Alex invited me along for another weekend jaunt to Chicago in a couple of weeks. Let's see, the first time I did all the driving and wound up on an entirely incongruent sleep schedule as him and everyone else. The second time I got friggin' motion sickness or something from the Uber driver we used getting back from dinner one night. Am I doomed to disaster, or is third time the charm? Find out in a couple of weeks. Assuming I survive.
Spirit of the Shadows #3, by Daniel Ziegler (writer), Nick Cagnetti (writer/artist/colorist), Ferran Delgado (letterer) - Great, Bunnicula leveled up its vampiric powers to include wings.So Erik's back from the dead - again - thanks to the witch that wants revenge for killing her sister. The sister who is still wandering the afterlife, gathering the pages of the book of Erik's life. Which is how we learn that his previous return was by the same doctor the witch attacked previously. And once Erik was back, he was deadset on reuniting with Katrina, only to find she'd married in the 2 years that passed. So he killed her husband, and showed off his corpse to Katrina. That went as well as you'd expect.
Hellena, however, is more interested in the fact the doc is the one who knew how to resurrect people. So she traps Erik in some magic bubble and rushes off the combine her magic with the doctor's science and - Erik escapes the bubble, disrupts the spell, and rather than Hellena's sister being resurrected, a bunch of ghosts start rising from the graveyard. Whoopsie.
Nobody could let things go in this world, apparently. Erik kept trying to either get back to Katrina or bring her back, causing more harm in the process. Hellena keeps trying to get back her sister, hurting others in the process. Katrina's father - who apparently killed Erik - is back as a ghost and ready to kill Erik again. Maybe the Doc realized it was a mistake bringing back Erik, but that didn't stop him from helping Erik use more women in his experiments. Nobody lets go, and nobody learns anything. Cyclical, except the orbit is widening, and the damage is spreading wider.
I am curious to see if any of these ghosts end up with weird powers, considering there's been no explanation for why Erik came back looking like he did, or why he can make a glowing green violin that produces notes that knock back supernatural creatures.Is Ted OK? #2, by Dave Chisholm (writer/artist/letterer) - That's a strange choice for a design on your sunglasses. Most people just go with a skull, or a flag.

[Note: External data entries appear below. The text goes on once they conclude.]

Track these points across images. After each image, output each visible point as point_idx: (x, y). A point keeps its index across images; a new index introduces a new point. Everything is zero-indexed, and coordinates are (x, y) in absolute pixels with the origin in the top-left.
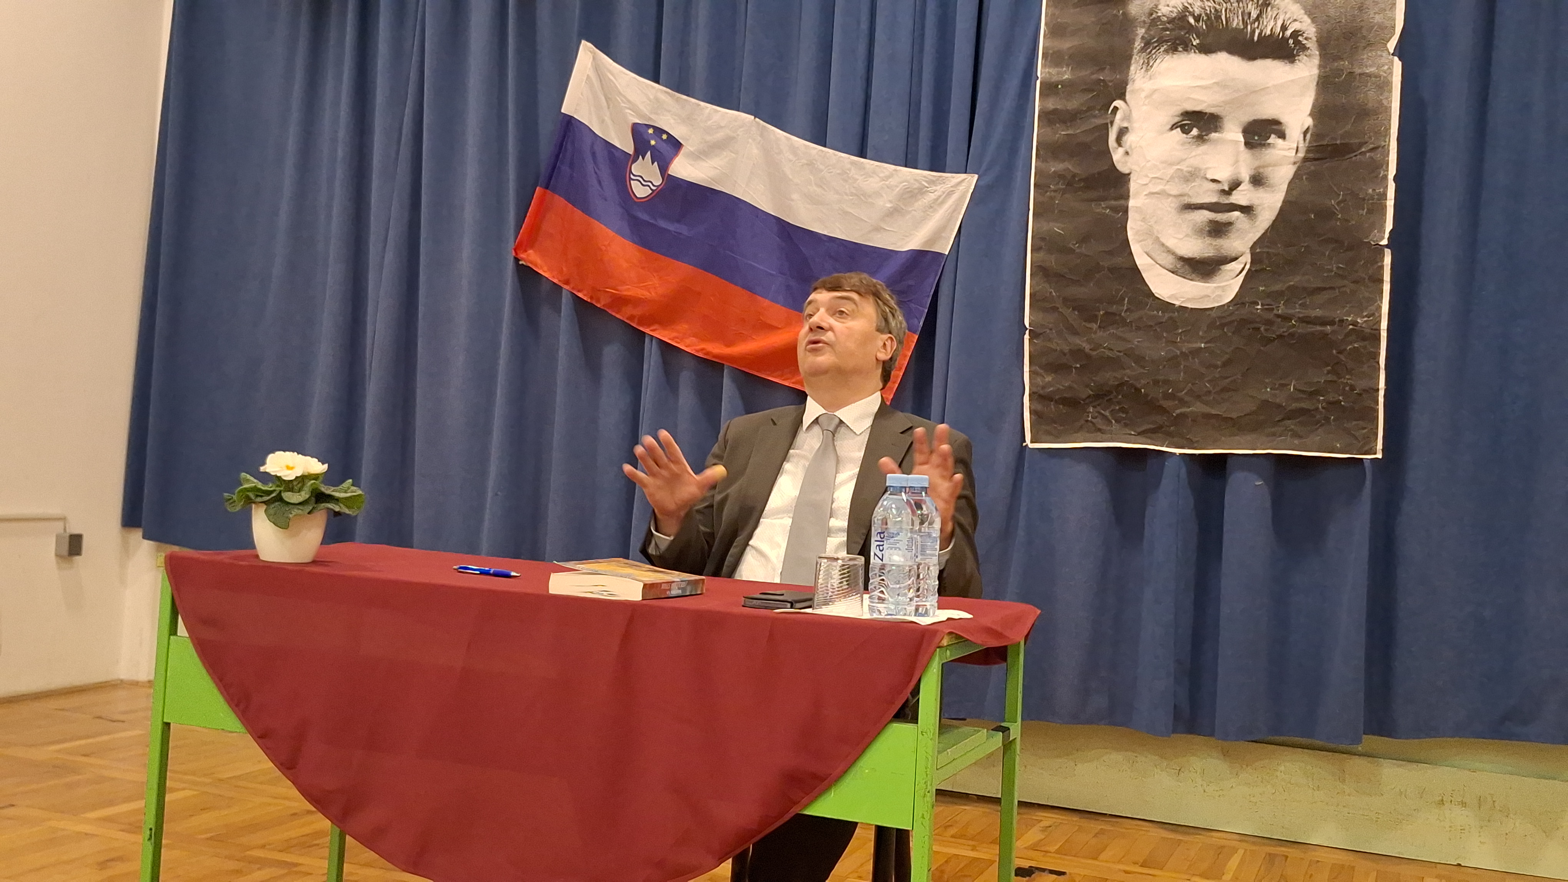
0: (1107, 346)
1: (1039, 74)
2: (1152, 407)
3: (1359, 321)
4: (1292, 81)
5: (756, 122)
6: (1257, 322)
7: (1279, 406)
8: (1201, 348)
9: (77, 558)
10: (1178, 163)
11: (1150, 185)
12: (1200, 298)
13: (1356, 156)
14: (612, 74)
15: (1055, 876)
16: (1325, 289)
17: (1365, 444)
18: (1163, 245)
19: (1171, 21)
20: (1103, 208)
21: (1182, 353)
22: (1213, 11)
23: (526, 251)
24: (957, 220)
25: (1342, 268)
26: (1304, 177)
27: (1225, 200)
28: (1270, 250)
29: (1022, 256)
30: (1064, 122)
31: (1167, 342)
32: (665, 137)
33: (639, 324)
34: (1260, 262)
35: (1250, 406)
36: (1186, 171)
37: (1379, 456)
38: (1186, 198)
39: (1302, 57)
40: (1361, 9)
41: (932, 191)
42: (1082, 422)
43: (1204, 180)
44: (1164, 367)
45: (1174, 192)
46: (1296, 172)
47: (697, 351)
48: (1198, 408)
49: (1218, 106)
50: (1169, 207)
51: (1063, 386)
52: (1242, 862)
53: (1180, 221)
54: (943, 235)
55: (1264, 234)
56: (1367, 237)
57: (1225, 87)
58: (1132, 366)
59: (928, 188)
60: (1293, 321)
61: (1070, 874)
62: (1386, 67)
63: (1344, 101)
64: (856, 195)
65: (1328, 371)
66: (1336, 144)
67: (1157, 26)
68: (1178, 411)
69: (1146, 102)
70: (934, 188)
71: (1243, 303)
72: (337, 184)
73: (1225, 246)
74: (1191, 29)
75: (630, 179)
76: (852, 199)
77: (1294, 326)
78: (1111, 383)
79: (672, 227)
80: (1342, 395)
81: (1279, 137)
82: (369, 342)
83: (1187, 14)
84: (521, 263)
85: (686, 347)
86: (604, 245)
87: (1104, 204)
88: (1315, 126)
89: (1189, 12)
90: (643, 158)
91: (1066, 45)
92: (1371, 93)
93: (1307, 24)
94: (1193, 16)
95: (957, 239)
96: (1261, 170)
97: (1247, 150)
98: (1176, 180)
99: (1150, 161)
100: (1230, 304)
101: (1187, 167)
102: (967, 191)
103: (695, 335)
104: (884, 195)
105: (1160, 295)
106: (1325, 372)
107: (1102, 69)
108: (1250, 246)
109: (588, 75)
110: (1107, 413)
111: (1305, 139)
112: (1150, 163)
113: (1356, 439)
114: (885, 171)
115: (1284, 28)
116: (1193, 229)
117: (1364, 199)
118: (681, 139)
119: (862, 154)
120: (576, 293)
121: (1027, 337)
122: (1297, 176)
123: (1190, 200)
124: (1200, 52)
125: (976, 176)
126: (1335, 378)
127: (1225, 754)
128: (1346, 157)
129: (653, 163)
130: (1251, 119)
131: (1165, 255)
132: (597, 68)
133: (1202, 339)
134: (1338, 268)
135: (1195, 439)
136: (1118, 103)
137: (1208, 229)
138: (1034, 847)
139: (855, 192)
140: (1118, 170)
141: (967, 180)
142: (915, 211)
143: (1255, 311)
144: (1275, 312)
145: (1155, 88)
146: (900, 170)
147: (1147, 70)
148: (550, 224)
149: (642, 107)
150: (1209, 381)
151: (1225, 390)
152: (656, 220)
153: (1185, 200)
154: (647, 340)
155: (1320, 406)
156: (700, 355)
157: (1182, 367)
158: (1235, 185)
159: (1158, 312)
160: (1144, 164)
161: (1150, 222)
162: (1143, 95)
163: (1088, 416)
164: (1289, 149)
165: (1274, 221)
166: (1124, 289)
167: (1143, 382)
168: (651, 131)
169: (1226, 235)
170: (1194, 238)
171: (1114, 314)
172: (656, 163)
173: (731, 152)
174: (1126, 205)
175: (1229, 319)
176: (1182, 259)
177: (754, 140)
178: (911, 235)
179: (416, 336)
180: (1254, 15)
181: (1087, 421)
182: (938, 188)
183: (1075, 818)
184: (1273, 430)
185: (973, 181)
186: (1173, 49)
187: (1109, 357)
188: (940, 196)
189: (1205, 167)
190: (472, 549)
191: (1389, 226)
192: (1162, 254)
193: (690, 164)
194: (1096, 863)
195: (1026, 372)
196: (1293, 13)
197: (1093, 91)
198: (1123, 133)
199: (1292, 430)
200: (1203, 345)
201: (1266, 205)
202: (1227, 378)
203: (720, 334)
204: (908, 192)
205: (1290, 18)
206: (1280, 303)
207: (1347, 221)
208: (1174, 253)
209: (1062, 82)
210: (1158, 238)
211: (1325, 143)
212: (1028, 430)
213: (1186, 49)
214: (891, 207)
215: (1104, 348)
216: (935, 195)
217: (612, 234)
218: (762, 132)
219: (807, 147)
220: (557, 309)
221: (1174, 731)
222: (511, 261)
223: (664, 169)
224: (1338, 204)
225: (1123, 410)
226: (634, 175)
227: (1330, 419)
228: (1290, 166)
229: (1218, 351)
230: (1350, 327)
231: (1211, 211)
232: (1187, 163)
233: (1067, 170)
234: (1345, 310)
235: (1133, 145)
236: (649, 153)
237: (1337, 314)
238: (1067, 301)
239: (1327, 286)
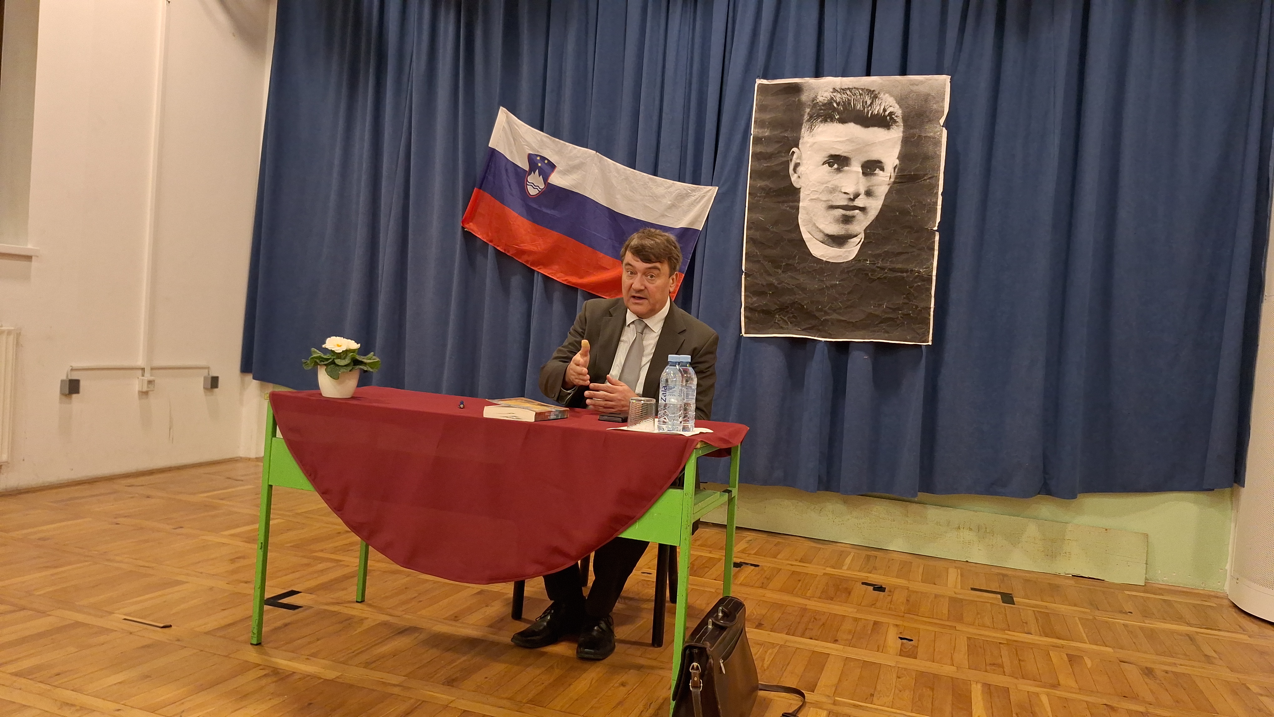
0: (786, 282)
1: (752, 132)
2: (810, 315)
3: (921, 270)
4: (889, 139)
6: (867, 271)
7: (877, 316)
8: (837, 284)
9: (216, 390)
10: (826, 183)
11: (811, 195)
12: (838, 257)
13: (921, 181)
14: (517, 126)
15: (753, 567)
16: (903, 253)
17: (922, 337)
18: (817, 227)
19: (824, 105)
20: (786, 206)
21: (826, 286)
22: (847, 100)
23: (468, 223)
24: (707, 211)
25: (913, 242)
26: (894, 192)
27: (851, 204)
28: (875, 231)
29: (742, 232)
30: (765, 159)
31: (819, 280)
33: (532, 265)
34: (869, 237)
35: (862, 316)
36: (831, 188)
37: (930, 343)
38: (830, 202)
39: (894, 127)
40: (926, 100)
42: (773, 323)
43: (840, 192)
44: (817, 294)
45: (824, 199)
46: (889, 189)
47: (563, 280)
48: (835, 316)
49: (848, 152)
50: (822, 206)
51: (762, 303)
52: (852, 560)
53: (827, 215)
54: (699, 219)
55: (871, 223)
56: (925, 226)
57: (853, 142)
58: (799, 293)
59: (691, 193)
60: (886, 271)
61: (762, 566)
62: (939, 133)
63: (916, 151)
64: (652, 197)
65: (904, 297)
66: (911, 175)
67: (816, 107)
68: (824, 318)
69: (810, 149)
70: (694, 194)
71: (859, 260)
72: (363, 184)
73: (850, 229)
74: (834, 109)
75: (527, 184)
76: (649, 199)
77: (886, 273)
78: (788, 302)
79: (550, 212)
80: (911, 311)
81: (881, 170)
82: (380, 272)
83: (833, 101)
84: (465, 230)
85: (558, 278)
86: (512, 221)
87: (786, 204)
88: (900, 164)
89: (834, 100)
90: (534, 173)
91: (767, 116)
92: (931, 148)
93: (896, 109)
94: (836, 102)
95: (706, 222)
96: (871, 188)
97: (863, 177)
98: (825, 192)
100: (852, 261)
101: (831, 185)
102: (713, 196)
103: (561, 273)
104: (667, 197)
105: (815, 254)
107: (786, 131)
108: (864, 229)
109: (504, 127)
110: (786, 318)
111: (894, 171)
112: (811, 183)
113: (918, 334)
114: (667, 183)
115: (885, 110)
116: (834, 219)
117: (925, 205)
118: (556, 163)
119: (655, 174)
120: (496, 247)
121: (743, 276)
122: (890, 191)
123: (832, 203)
124: (839, 123)
125: (717, 188)
126: (907, 301)
127: (845, 502)
128: (917, 182)
129: (539, 176)
130: (866, 160)
131: (818, 233)
132: (509, 122)
133: (837, 279)
134: (910, 241)
135: (833, 333)
136: (794, 149)
137: (841, 219)
138: (743, 551)
139: (651, 194)
140: (794, 186)
141: (712, 189)
142: (684, 206)
143: (865, 265)
144: (877, 265)
145: (814, 141)
146: (676, 183)
147: (811, 132)
148: (482, 209)
149: (534, 145)
150: (841, 302)
151: (849, 307)
152: (541, 208)
154: (535, 274)
155: (899, 316)
156: (565, 283)
157: (826, 294)
158: (857, 196)
159: (814, 265)
160: (808, 183)
161: (811, 216)
162: (809, 145)
163: (776, 320)
164: (886, 176)
165: (877, 216)
166: (796, 251)
167: (806, 302)
168: (538, 158)
169: (851, 223)
170: (834, 224)
171: (790, 265)
172: (541, 176)
173: (583, 170)
174: (798, 205)
175: (853, 268)
176: (827, 235)
177: (596, 164)
178: (682, 219)
179: (406, 269)
180: (869, 103)
181: (775, 323)
182: (697, 193)
183: (764, 536)
184: (874, 329)
185: (715, 190)
186: (825, 121)
187: (787, 288)
188: (698, 198)
189: (841, 185)
190: (437, 389)
191: (938, 220)
193: (560, 177)
194: (776, 560)
195: (743, 295)
196: (889, 102)
197: (781, 142)
198: (797, 166)
199: (884, 329)
200: (838, 282)
201: (873, 207)
202: (850, 300)
203: (575, 270)
204: (680, 196)
205: (887, 105)
206: (879, 260)
207: (916, 216)
208: (823, 232)
209: (765, 137)
210: (815, 224)
211: (905, 174)
212: (743, 327)
213: (832, 121)
214: (671, 204)
216: (694, 198)
217: (517, 215)
218: (601, 161)
219: (625, 169)
220: (486, 256)
221: (818, 489)
222: (460, 229)
223: (545, 179)
224: (911, 207)
225: (794, 317)
226: (529, 182)
227: (904, 323)
228: (887, 186)
229: (846, 286)
230: (917, 274)
231: (843, 209)
232: (831, 183)
233: (766, 185)
234: (914, 264)
235: (803, 173)
236: (537, 170)
237: (910, 267)
238: (765, 257)
239: (905, 252)
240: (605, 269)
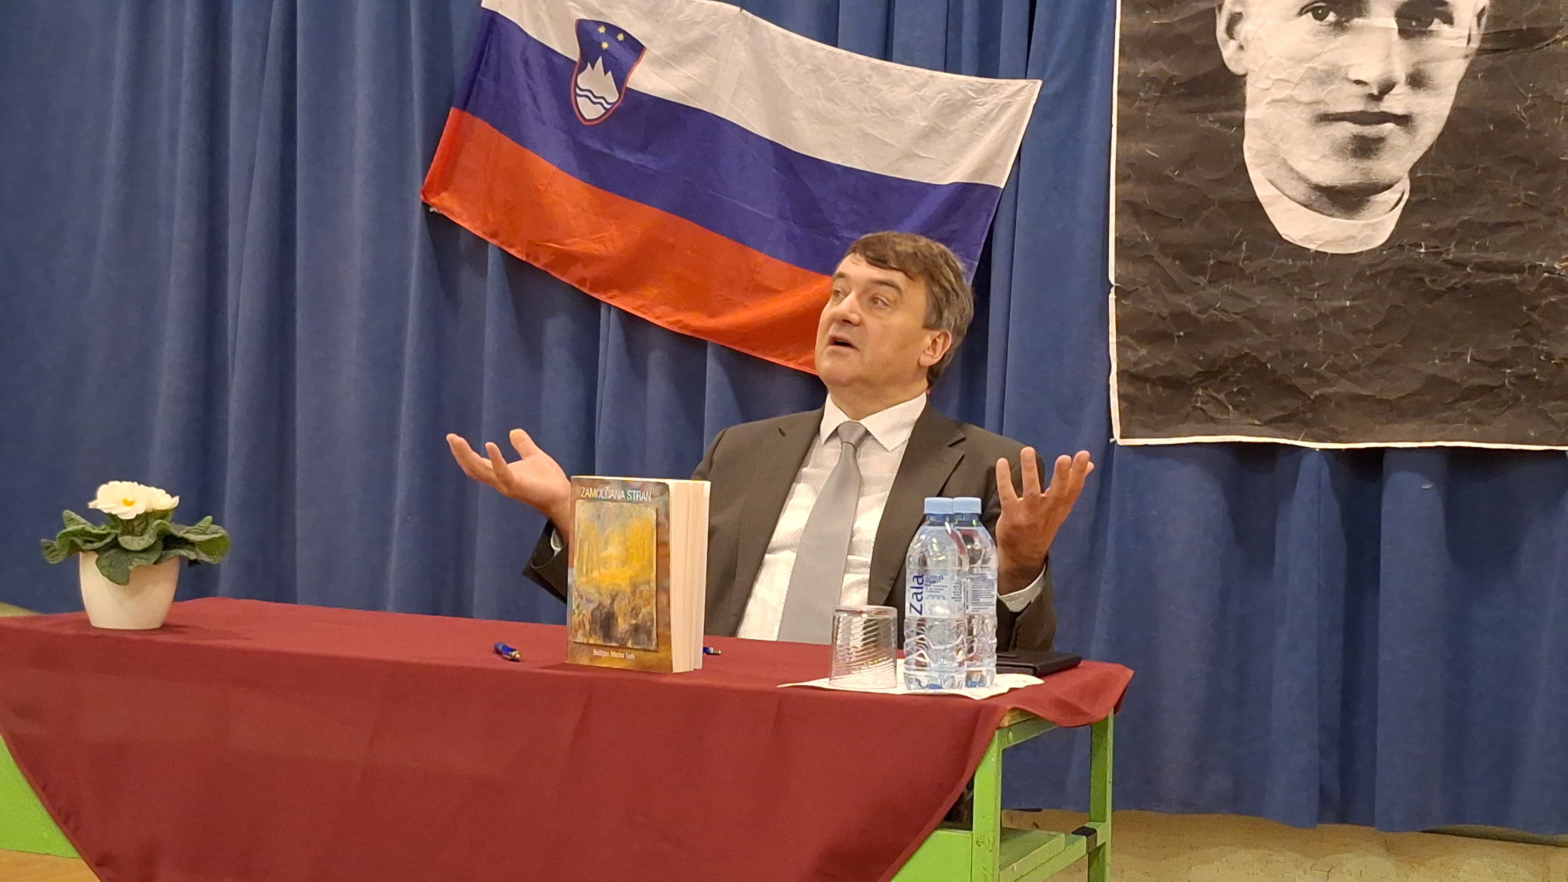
0: (1219, 306)
2: (1281, 387)
3: (1556, 266)
5: (743, 15)
6: (1422, 272)
7: (1451, 383)
8: (1346, 306)
10: (1310, 60)
11: (1273, 90)
12: (1344, 240)
13: (1548, 45)
16: (1510, 224)
18: (1292, 169)
20: (1210, 121)
21: (1320, 314)
23: (439, 194)
24: (1016, 142)
25: (1532, 196)
26: (1479, 76)
27: (1374, 108)
28: (1436, 175)
29: (1104, 188)
30: (1155, 7)
31: (1300, 300)
32: (621, 37)
33: (593, 288)
34: (1424, 189)
35: (1413, 384)
36: (1322, 71)
38: (1321, 106)
41: (981, 104)
42: (1189, 408)
43: (1345, 81)
44: (1297, 333)
45: (1305, 98)
46: (1468, 69)
47: (670, 323)
48: (1344, 387)
50: (1300, 116)
51: (1160, 361)
53: (1314, 137)
54: (998, 162)
55: (1426, 153)
58: (1252, 333)
59: (975, 99)
60: (1468, 270)
64: (880, 111)
65: (1516, 334)
66: (1522, 30)
68: (1317, 392)
70: (984, 99)
71: (1400, 245)
72: (184, 109)
73: (1374, 171)
75: (577, 95)
76: (875, 117)
77: (1469, 275)
78: (1226, 355)
79: (633, 158)
80: (1536, 367)
81: (1445, 22)
84: (431, 210)
85: (657, 318)
86: (542, 185)
87: (1213, 116)
88: (1492, 6)
90: (593, 67)
95: (1014, 169)
96: (1421, 67)
97: (1402, 41)
98: (1308, 82)
99: (1271, 58)
100: (1384, 248)
101: (1322, 64)
102: (1029, 103)
103: (666, 304)
104: (917, 110)
105: (1288, 236)
106: (1513, 337)
108: (1408, 169)
110: (1222, 397)
111: (1479, 24)
112: (1272, 60)
113: (1556, 425)
114: (917, 77)
116: (1332, 147)
118: (644, 39)
119: (886, 55)
120: (507, 250)
121: (1112, 296)
122: (1470, 73)
123: (1326, 109)
125: (1039, 82)
126: (1526, 345)
127: (1390, 850)
128: (1537, 47)
129: (606, 73)
131: (1294, 183)
133: (1347, 295)
134: (1528, 196)
135: (1340, 429)
137: (1350, 147)
139: (878, 106)
140: (1229, 71)
141: (1027, 88)
142: (958, 130)
143: (1416, 257)
144: (1443, 256)
146: (938, 76)
148: (471, 159)
150: (1358, 351)
151: (1379, 362)
152: (611, 149)
153: (1320, 109)
154: (603, 310)
155: (1507, 381)
156: (676, 329)
157: (1321, 332)
158: (1387, 87)
159: (1288, 261)
160: (1265, 61)
161: (1273, 139)
163: (1196, 401)
164: (1459, 38)
165: (1440, 135)
166: (1242, 228)
167: (1269, 353)
168: (602, 30)
169: (1375, 155)
170: (1334, 160)
171: (1228, 264)
172: (610, 73)
173: (711, 56)
174: (1241, 115)
175: (1383, 267)
176: (1317, 188)
177: (741, 39)
178: (954, 163)
179: (293, 310)
181: (1195, 408)
182: (989, 98)
184: (1444, 415)
185: (1035, 89)
187: (1221, 320)
188: (992, 110)
189: (1347, 63)
192: (1292, 181)
193: (657, 74)
195: (1113, 343)
198: (1236, 21)
199: (1469, 414)
200: (1348, 303)
201: (1429, 114)
202: (1382, 346)
203: (700, 300)
204: (950, 105)
206: (1450, 245)
207: (1538, 133)
208: (1308, 180)
210: (1286, 160)
211: (1507, 28)
212: (1116, 421)
214: (926, 127)
215: (1215, 310)
216: (985, 109)
217: (555, 168)
218: (752, 28)
219: (812, 47)
220: (482, 270)
221: (1321, 819)
222: (418, 207)
223: (620, 81)
224: (1526, 109)
225: (1241, 392)
226: (581, 90)
227: (1520, 398)
228: (1461, 61)
229: (1368, 311)
230: (1546, 275)
231: (1355, 123)
232: (1323, 58)
233: (1161, 71)
234: (1538, 252)
235: (1250, 37)
236: (600, 60)
237: (1527, 258)
238: (1164, 247)
239: (1513, 220)
240: (770, 291)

I don't have the first issue yet, which is too bad, because apparently Ted either spontaneously combusted or flat out exploded. But he's OK, folks! In that he's up and moving around again the next day, to the confusion of Sarah, who was assigned to watch him. She's either not doing a good job, or doing too good a job, because Ted notices her following him, but recognizes she tried to help him.
So they talk, because Sarah thinks he needs a friend. Ted thinks the company he works at is actually staffed by aliens. And when things happen like his computer's mouse bleeding when he clicks too hard, or him finding a mysterious silo somewhere inside, you gotta wonder. But also, Sarah is able to see him no matter where he goes, thanks to something her computer is connected to. And there are worm like things that can possibly do something to specific memories in your head if you name what you want focused on?
It's all weird, is what I'm saying. There's a big guy with a manbun (never a good sign) that works with Ted and tends to loom threateningly. He also speaks in the sort of generic phrases that seem ominous when Chisholm constantly draws the guy so we're looking up at him. 'I'm sure we'll meet again soon.' that kind of thing. Still, Ted slips the leash long enough to see some things he's not supposed to, then get tranq darted. I'm not sure what they were, even looking at them, or I'd describe them. I'm as confused as Ted, which is probably a good move by Chisholm.
Although the issue ends on some reporter interviewing - and I use the term loosely, the reporter talks for 21 caption boxes or voice balloons, across 2.5 pages, without actually asking a question - some tech mogul trillionaire who somehow saved the world from some horrible devastation wrought by some terrorists in the Ukraine. The fact the tech mogul points out the guy hasn't asked a question 17 balloons in doesn't make it less annoying, but there it is. The mogul's got some big announcement, but whether that's going to be bullshit (probably), or something to do with what Ted found, I've got no idea.
Chisholm also uses a heavily orange color scheme for the tech mogul parts, after mostly sticking to greens, purples, and a sterile, whitish-blue for Ted's workspace up to that point. Without seeing the first issue, I don't know if there's significance to that. It's not quite the same shade as the clip we see of Ted on fire at the start of the issue - that orange has more red in it - or in the above panel - which has more yellow - but it's got a similar fire/sun vibe to it. So is fire going to be significant? Fire of knowledge? A Prometheus-type thing, where Ted learns something and is punished for it? Or is Sarah the one that's going to learn that awful thing, and it's about Ted?